## TEXT UNDER STUDY:
August 13, 2025 at 5:08 PM
The Video Timings Calculator is my most popular webpage in Google Search by far, with most of clicks coming from Taiwan. Those are engineers working on monitors, TVs, laptops etc.

Traffic drops on Friday morning and ramps back up Sunday afternoon. It also drops the week of Lunar New Year.
August 12, 2025 at 6:04 AM
3 new features for my Video Timings Calculator:

1. 10K, 12K and 16K resolutions added.

2. HDMI 2.2 96/80/64 Gbps data rates added.

3. You can share timings by copy and pasting the URL. Thanks SnowSquire@github!

Check it out here: tomverbeure.github.io/video_timing...
August 12, 2025 at 5:48 AM
Me too! 😀

The electronics flea market is a wonderful thing.
August 10, 2025 at 11:08 PM
Repairing an HP 5370A Time Interval Counter

tomverbeure.github.io/2025/08/10/H...
August 10, 2025 at 8:55 PM
The SR620 time interval counter came to market around 1986, just before VGA was a thing. But analog oscilloscopes were everywhere, so it cleverly (ab)uses the XY mode to render images.
It’s unusable on a digital scope, it’s readable on an analog one.
August 4, 2025 at 1:07 AM
The HP 5370A time interval counter accepts an external clock of 5 MHz or 10 MHz to create a 10 MHz reference clock.

The schematic is deceptively simple, but it's really interesting and I needed a Spice simulation to understand the basics: it's a cascade of 2 injection-locked oscillators (ILO).
July 28, 2025 at 5:36 AM
Digikey box arrived with components for 6 different projects.
What I should have done earlier is fill in the “customer reference” field for each component with the project name. Makes it so much easier to sort through the pile.
This baggie has a 450V cap for my TDS 220 recap.
July 23, 2025 at 1:27 AM
The patient is reference clock buffer board A8 of the 5370A time interval counter…
It generates 10 MHz out of 5 MHz by using a very low Q factor 10MHz LC tank that syncs to the positive phase of the 5 MHz signal.

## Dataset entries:
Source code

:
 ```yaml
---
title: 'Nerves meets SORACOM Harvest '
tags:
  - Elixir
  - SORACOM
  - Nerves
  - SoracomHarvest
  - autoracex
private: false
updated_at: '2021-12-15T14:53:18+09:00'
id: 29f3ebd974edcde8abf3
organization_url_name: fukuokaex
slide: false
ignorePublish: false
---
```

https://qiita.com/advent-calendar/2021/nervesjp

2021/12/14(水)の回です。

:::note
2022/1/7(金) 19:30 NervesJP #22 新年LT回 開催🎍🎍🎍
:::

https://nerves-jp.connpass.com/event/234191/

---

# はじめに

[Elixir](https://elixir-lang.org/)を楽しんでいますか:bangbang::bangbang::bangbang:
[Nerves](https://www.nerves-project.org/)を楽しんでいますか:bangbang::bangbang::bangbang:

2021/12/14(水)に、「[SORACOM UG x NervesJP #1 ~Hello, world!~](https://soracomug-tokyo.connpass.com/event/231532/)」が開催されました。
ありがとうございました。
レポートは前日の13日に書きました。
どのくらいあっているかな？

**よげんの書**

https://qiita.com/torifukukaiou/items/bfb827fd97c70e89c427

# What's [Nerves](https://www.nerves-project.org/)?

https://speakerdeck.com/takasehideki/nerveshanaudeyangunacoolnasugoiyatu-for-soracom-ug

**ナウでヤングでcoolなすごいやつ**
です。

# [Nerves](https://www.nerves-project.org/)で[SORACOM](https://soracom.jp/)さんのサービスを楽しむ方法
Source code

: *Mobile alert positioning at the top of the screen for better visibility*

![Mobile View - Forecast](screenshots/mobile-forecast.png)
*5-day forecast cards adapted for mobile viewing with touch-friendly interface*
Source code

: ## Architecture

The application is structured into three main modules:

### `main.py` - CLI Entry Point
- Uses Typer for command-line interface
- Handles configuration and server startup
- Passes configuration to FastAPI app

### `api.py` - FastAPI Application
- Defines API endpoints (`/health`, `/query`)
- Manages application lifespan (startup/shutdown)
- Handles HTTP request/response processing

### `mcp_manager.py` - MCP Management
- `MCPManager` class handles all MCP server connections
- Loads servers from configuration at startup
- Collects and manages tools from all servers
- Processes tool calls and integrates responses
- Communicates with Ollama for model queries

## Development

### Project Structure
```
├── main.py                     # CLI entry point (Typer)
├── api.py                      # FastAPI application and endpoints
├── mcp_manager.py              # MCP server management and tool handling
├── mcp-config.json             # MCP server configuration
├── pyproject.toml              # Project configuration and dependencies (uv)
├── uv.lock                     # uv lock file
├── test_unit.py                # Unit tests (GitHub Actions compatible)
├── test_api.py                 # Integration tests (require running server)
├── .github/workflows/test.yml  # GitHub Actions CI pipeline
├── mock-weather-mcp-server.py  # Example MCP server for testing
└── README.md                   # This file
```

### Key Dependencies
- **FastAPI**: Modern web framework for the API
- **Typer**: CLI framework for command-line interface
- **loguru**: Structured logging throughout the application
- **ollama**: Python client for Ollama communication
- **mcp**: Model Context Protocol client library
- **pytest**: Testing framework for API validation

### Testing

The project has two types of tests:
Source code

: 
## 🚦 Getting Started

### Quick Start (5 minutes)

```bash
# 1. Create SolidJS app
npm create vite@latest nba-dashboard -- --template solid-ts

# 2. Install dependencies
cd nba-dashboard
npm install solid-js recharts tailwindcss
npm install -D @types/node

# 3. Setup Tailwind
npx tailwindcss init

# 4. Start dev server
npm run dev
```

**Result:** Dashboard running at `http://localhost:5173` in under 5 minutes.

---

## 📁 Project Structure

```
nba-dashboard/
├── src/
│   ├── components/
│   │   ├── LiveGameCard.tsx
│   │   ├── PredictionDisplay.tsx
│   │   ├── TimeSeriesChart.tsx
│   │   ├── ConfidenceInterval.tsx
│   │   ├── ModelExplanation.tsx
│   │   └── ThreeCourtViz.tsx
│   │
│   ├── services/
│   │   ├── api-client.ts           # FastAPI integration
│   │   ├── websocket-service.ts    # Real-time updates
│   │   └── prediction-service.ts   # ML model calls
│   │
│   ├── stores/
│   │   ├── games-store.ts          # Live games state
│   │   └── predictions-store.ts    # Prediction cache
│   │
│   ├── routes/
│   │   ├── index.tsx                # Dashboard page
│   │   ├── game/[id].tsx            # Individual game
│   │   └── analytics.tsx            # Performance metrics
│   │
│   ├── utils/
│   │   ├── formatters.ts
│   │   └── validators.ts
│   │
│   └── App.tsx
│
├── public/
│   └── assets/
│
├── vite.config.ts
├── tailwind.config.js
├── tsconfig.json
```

## ACTIVITIES:
[A] List the new features that the posts give for the Video Timings Calculator.
[B] Transcribe the passage of the posts between "2. HDMI 2.2" and "a wonderful thing.", inclusive.

## ANSWERS FOR THIS EXERCISE:
[A]
1. 10K, 12K and 16K resolutions added.
2. HDMI 2.2 96/80/64 Gbps data rates added.
3. You can share timings by copy and pasting the URL.

[B]
2. HDMI 2.2 96/80/64 Gbps data rates added.

3. You can share timings by copy and pasting the URL. Thanks SnowSquire@github!

Check it out here: tomverbeure.github.io/video_timing...
August 12, 2025 at 5:48 AM
Me too! 😀

The electronics flea market is a wonderful thing.